Ocean acidification impacts local economy
On Earth Day last week, Maria Cantwell convened the Committee on Commerce, Science and Transportation, taking input from shellfish growers, commercial fishing and seafood industry representatives about ocean acidification.
We at the NEWS
associated this issue to the recent deaths of five whales in the region.
Cantwell launched the discussion, “A grave threat lies hidden beneath the surface of the oceans, called ocean acidification.”
Since the start of the Industrial Revolution, humans have increased the global atmospheric carbon dioxide concentration by 35 percent.

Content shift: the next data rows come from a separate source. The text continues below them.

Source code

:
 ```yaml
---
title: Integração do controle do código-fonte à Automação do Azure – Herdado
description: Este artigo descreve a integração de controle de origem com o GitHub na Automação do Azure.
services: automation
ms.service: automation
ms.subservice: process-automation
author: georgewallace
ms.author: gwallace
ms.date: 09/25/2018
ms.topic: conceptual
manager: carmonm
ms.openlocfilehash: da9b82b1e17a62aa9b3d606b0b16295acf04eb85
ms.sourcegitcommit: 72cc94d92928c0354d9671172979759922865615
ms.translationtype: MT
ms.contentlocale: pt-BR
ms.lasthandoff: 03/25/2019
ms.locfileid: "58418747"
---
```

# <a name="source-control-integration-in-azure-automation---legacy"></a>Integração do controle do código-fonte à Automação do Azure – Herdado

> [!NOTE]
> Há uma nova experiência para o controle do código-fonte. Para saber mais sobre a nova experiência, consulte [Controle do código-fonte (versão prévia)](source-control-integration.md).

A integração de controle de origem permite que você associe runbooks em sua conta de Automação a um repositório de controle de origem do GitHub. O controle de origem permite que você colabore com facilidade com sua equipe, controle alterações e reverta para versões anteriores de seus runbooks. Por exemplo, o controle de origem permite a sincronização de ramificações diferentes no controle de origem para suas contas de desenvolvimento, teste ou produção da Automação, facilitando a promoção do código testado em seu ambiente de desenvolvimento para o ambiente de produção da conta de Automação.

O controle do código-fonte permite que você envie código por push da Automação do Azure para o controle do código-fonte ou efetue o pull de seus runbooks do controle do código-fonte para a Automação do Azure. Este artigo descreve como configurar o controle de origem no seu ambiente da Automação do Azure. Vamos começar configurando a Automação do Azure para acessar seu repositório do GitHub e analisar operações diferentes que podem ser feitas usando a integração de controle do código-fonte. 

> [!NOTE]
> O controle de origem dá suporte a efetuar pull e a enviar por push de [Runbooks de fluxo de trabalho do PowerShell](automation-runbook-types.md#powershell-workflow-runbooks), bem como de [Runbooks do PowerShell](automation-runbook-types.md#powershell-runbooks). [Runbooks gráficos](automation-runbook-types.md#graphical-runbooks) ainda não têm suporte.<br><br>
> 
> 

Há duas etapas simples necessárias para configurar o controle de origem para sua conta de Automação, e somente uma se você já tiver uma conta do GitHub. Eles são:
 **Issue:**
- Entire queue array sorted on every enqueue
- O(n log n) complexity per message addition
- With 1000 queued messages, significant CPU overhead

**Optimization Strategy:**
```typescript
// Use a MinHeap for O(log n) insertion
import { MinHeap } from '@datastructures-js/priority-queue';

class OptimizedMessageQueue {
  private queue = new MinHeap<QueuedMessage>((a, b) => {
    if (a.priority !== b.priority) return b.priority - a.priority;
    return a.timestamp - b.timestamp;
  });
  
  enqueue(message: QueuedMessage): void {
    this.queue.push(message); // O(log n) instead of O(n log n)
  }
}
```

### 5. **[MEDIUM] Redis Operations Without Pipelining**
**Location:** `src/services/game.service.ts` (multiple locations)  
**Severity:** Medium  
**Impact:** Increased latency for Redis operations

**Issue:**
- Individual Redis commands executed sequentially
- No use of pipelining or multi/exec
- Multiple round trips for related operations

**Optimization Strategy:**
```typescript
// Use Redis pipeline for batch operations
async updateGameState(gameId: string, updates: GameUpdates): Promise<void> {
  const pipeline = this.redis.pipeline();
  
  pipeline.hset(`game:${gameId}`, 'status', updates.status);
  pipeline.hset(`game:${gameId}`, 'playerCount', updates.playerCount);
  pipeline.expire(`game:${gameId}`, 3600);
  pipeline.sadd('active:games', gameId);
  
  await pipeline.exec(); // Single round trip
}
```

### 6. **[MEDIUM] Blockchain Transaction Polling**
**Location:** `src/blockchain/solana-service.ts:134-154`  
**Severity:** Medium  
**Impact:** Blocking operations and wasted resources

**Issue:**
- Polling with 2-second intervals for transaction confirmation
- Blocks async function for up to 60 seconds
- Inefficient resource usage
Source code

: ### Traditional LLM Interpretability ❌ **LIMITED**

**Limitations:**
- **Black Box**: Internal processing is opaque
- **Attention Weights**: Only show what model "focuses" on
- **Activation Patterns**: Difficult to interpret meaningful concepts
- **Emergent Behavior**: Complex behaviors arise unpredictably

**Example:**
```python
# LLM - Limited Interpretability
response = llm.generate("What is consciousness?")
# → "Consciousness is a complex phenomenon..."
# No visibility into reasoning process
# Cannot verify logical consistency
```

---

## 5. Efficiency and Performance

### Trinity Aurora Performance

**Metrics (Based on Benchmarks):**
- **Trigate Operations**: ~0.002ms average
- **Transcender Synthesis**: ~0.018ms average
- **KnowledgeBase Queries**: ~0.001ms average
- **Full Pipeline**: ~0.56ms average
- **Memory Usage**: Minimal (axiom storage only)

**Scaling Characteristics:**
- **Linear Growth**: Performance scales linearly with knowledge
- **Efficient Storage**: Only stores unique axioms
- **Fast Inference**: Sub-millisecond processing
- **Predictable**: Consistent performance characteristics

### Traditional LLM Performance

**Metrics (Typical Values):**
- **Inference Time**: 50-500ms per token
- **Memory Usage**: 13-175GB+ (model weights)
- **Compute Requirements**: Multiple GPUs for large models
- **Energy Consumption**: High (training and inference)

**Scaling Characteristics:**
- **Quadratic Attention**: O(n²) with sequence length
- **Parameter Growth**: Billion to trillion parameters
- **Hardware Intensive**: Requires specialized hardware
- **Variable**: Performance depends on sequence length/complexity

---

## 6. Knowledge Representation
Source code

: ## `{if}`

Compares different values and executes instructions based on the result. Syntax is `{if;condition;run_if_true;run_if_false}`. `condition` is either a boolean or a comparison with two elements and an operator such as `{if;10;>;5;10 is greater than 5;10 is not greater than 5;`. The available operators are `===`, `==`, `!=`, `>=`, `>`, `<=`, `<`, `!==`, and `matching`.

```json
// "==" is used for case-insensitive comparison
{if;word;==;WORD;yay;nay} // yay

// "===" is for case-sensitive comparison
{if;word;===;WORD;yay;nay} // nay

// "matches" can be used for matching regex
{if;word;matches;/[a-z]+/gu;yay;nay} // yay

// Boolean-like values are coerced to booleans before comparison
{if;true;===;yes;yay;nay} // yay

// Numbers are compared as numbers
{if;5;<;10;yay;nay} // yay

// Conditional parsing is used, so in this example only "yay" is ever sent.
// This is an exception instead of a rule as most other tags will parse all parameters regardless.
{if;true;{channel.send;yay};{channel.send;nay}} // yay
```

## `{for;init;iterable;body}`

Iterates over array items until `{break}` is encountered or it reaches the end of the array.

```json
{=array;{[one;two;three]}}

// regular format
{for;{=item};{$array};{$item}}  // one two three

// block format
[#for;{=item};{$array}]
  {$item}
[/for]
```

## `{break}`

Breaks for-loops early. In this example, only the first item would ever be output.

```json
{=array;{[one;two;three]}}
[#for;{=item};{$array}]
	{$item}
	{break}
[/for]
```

Apparently carbon dioxide is not only accumulating in the atmosphere, it is also being absorbed by the oceans, thus changing the water’s chemistry, and all that lives there.
As seawater becomes more acidic, it changes the basic chemical building blocks needed by many marine organisms. Scientists predict, Cantwell said, that a more acidic ocean could dissolve the shells of the tiny organisms that make up the base of the ocean’s food chain.
We are seeing the results of this change more and more frequently right here in Puget Sound.
Most recently, the recent death of five whales was attributed to starvation, not to mention all the garbage in their guts.
In May of 2008, Cantwell held a field hearing at the Seattle Aquarium to examine the impacts of ocean acidification and climate change on Washington state’s marine environment.
For her, the most vivid testimony came from a fifth-generation shellfish farmer named Brett Bishop. Mr. Bishop’s family shellfish farm is on Little Skookum Bay in Mason County. His two teenage sons are the sixth generation to live on the homestead and grow clams and oysters. Bishop attributed the decimation of his source of oysters to ocean acidification, which dissolved the oyster larvae’s shells and increased their susceptibility to dangerous marine bacteria.
Severely diminished natural reproduction is threatening the entire shellfish industry in the Pacific Northwest, Cantwell said.
Cantwell was a cosponsor of Senator Lautenberg’s Federal Ocean Acidification Research and Monitoring Act that established the nation’s first comprehensive research program to study ocean acidification.
In a letter to the committee, shellfish growers and commercial fishermen asked Congress to mitigate the causes and reduce the economic harm resulting from ocean acidification.
The U.S. seafood industry generates approximately $70 billion annually, fueling jobs and businesses that sustain many thousands of families along the country’s coasts. According to the letter, ocean acidification is real, with a clear link between carbon emissions and change in the oceans’ chemistry.
It has been proven that ocean acidification results from an excess of CO2 dissolving into the ocean from the atmosphere. This CO2 is primarily from the burning of fossil fuels, followed by deforestation and cement manufacture, and is compounded by river runoff containing high levels of nitrogen and carbon.
Acidification poses grave risk (and in some cases outright harm) to the marine food web and commercially important species.
For example, clams are dissolving before they can grow beyond their larval stage in many East Coast bays and on the West Coast, acidified water was documented in 2007 at a level not anticipated until 2050. Oyster beds in the Pacific Northwest have experienced a multi-year recruitment failure, producing no commercially significant oyster sets.
Meanwhile, in a letter to the NEWS,
Steve and Kyle Bova of Ocean Shores link the recent whale deaths to starvation and the extinction of mud and ghost shrimp in Willapa Bay and Grays Harbor from the use of biocides.
And north of us, in Bellingham, the state Department of Ecology, Port of Bellingham and U.S. Coast Guard are responding to a diesel fuel spill from a 102-foot fishing boat at Squalicum Marina that left a 100-by-200 yard rainbow sheen on the water. While agencies and the boat’s crew collected the fuel using the latest technology of pads and an absorbent boom, the fish and the critters in the sea continue to suffer.
After many years of efforts by many different organizations, it seems the waters around us just keep getting more and more unhealthy.
It makes sense, since everything goes downstream.
But a threat to the economy and peoples’ pocketbooks may be just what we need to get inspired to take action and stop contaminating the Earth and the oceans that feed us.